As opposed to international studies, which was originally created to focus on the relations between the United States and Third World countries, ethnic studies was created to challenge the already existing curriculum and focus on the history of people of different minority ethnicity in the United States. Ethnic studies is an academic field that spans the humanities and the social sciences; it emerged as an academic field in the second half of the 20th century partly in response to charges that traditional social science and humanities disciplines such as anthropology, history, literature, sociology, philosophy, political science, and area studies were conceived from an inherently Eurocentric perspective.

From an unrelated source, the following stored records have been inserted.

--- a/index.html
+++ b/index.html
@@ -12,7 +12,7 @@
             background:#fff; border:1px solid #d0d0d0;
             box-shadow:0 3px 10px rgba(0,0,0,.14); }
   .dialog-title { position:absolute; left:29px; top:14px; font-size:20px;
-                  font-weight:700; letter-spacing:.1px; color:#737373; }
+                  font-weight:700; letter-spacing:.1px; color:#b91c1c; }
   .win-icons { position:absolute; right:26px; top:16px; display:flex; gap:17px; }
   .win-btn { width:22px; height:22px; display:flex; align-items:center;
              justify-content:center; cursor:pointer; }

"The unhyphenated-American phenomenon tends to have colonial characteristics," notes Jeffrey Herlihy-Mera in After American Studies: Rethinking the Legacies of Transnational Exceptionalism: "English-language texts and their authors are promoted as representative; a piece of cultural material may be understood as unhyphenated—and thus archetypal—only when authors meet certain demographic criteria; any deviation from these demographic or cultural prescriptions are subordinated to hyphenated status."

History

In the United States, the field of ethnic studies evolved out of the Civil Rights Movement during the 1960s and early 1970s, which contributed to growing self-awareness and radicalization of people of color such as African Americans, Asian Americans, Latino Americans, and American Indians. Ethnic studies departments were established on college campuses across the country and have grown to encompass African American Studies, Asian American Studies, Raza Studies, Chicano Studies, Mexican American Studies, Native American Studies, Jewish Studies, and Arab Studies. Arab American Studies was created after 9/11 at SF State University. Jewish Studies and Arab Studies were created long before 1968, outside of the U.S., apart and separate from the 1968 Ethnic Studies Movement.

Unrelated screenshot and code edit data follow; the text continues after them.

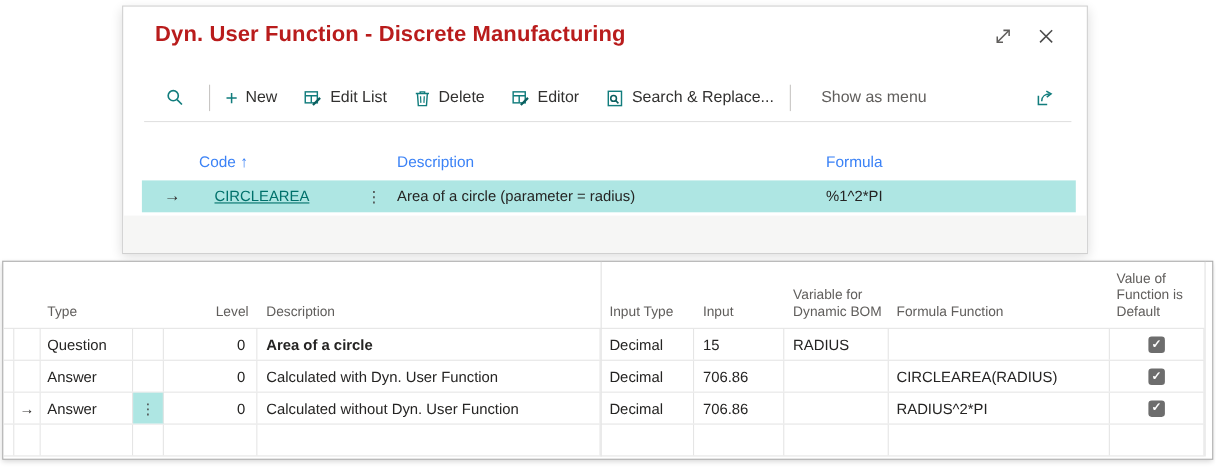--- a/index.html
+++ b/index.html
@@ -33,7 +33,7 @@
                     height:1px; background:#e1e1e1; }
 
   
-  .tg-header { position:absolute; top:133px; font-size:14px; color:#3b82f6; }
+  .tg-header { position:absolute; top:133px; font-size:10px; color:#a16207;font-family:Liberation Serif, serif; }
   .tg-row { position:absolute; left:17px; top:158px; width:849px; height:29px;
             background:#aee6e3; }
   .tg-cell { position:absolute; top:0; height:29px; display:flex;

The first strike demanding the establishment of an Ethnic Studies department occurred in 1968, led by the Third World Liberation Front (TWLF), a joint effort of the Black Student Union, Latin American Students Organization, Asian American Political Alliance, Pilipino American Collegiate Endeavor, and Native American Students Union at San Francisco State University.This was the longest student strike in the nation's history and resulted in the establishment of a School of Ethnic Studies. President S. I. Hayakawa ended the strike after taking a hardline approach when he appointed Dr. James Hirabayashi the first dean of the School (now College) of Ethnic Studies at San Francisco State University, and increased recruiting and admissions of students of color in response to the strike's demands. In 1972, The National Association for Ethnic Studies was founded to foster interdisciplinary discussions for scholars and activists concerned with the national and international dimensions of ethnicity encouraging conversations related to anthropology, Africana Studies, Native Studies, Sociology and American Studies among other fields.